Johnson is engineering director and Doering a technical service specialist at AURI’s coproducts utilization program in Waseca, which includes a laboratory and pilot plant. Originally called the waste utilization program, the name now reflects a commitment to using all the byproducts of production and processing. “It is no longer the mentality that you make one product and throw everything else out — it all has value,” Johnson says.

The staff get requests from entrepreneurs, businesses and ag groups wanting to take advantage of the plant’s mixers, extruder, dryer, pellet mill and grader. Demand is so high they have had to turn down requests. “We have 12 active projects in full-scale product or process development,” Johnson says. He and Doering are named on two patents and have three more pending.

Not all projects focus on byproducts — a few use raw commodities. For example, the Waseca technical staff helped Pet Care Systems in Detroit Lakes, Minn., redesign its wheat-based cat litter to clump better, produce less dust and work in automatic litter boxes. They refined and validated the product and are listed as inventors on the new patent.

Projects involve horticultural products, livestock feed and renewable energy, Johnson says.
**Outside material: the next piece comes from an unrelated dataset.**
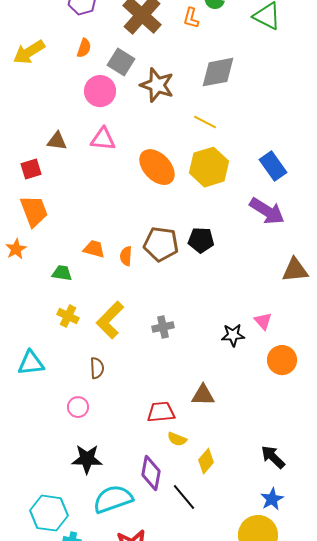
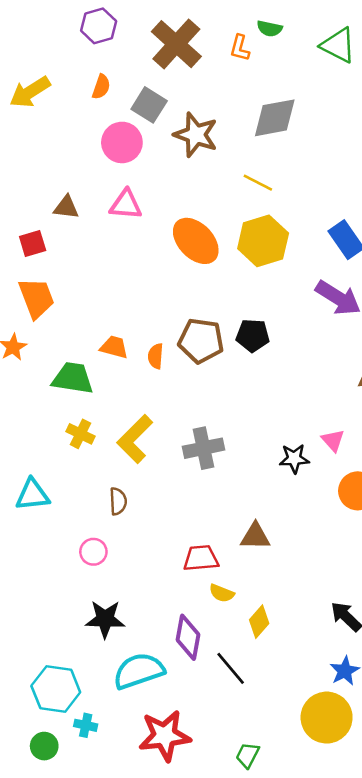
green trapezoid: (62, 273) -> (73, 378), size x1.6
gray cross: (163, 327) -> (204, 448), size x1.4

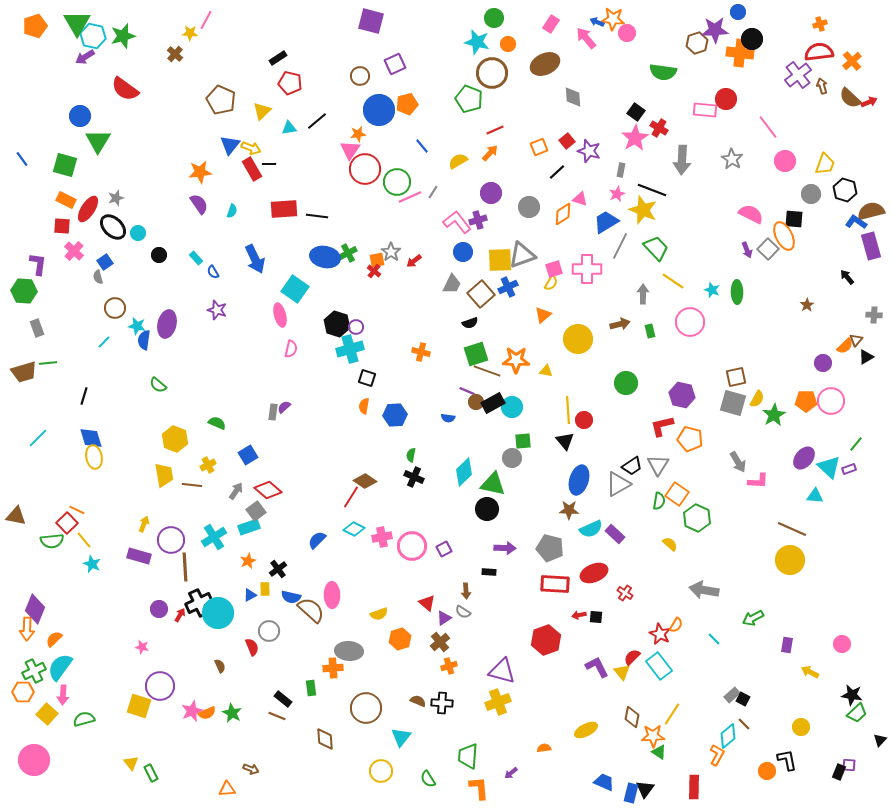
He and Doering typically make test products, analyze them, change formulations and do trial runs in the pilot plant. They produce reports for clients detailing analysis results and remaining issues to be addressed.

The most exciting area right now is renewable energy, consuming “40 to 50 percent of our time,” Johnson says. The Waseca staff work on generating power from solids such as cow waste for electricity and ag processing waste for heating fuel.

For example, Minnesota “leads the country in corn stoves,” Johnson says. “There are three to four manufacturers currently and several emerging.” As an alternative to corn, “we’ve been blending and pelletizing coproducts.” The applications range from home heating to major industrial use.

One project involves Hill Wood Products in Cook, Minn., which burns sawdust to provide energy for U.S. Steel (see story page 15). “Iron mines have been using wood fuels for years but as wood is coming into short supply, we’re bringing ag crop residues into the mix,” says Johnson, who has been characterizing the Btu content of various ag materials. “Ag residues could be used in place of wood or natural gas or propane; it’s cleaner than coal.”

The Waseca staff has spent considerable time investigating anaerobic digesters, which turn methane from cow manure into electricity. They’re speaking at energy seminars around the state on the digesters’ potential to power communities. They were also involved in bringing a 50-megawatt poultry litter power plant to central Minnesota.

Future coproduct uses that could reap substantial profits include medicinal nutrients from soybean hulls and specialized sugars and proteins from pulp waste.

While AURI-funded projects are always accompanied by technical assistance, about half of Johnson’s and Doering’s projects receive technical assistance alone. The team prefers to help medium and small companies, but large companies can offer opportunities to utilize high quantities of byproducts.

“The most satisfying part of the job is to assist companies and businesses working with rural Minnesota, the lifeblood of our state, and seeing them be successful — a feed mix in a bag or ag commodities turned into fuels. … What we’re offering are things we can do best.”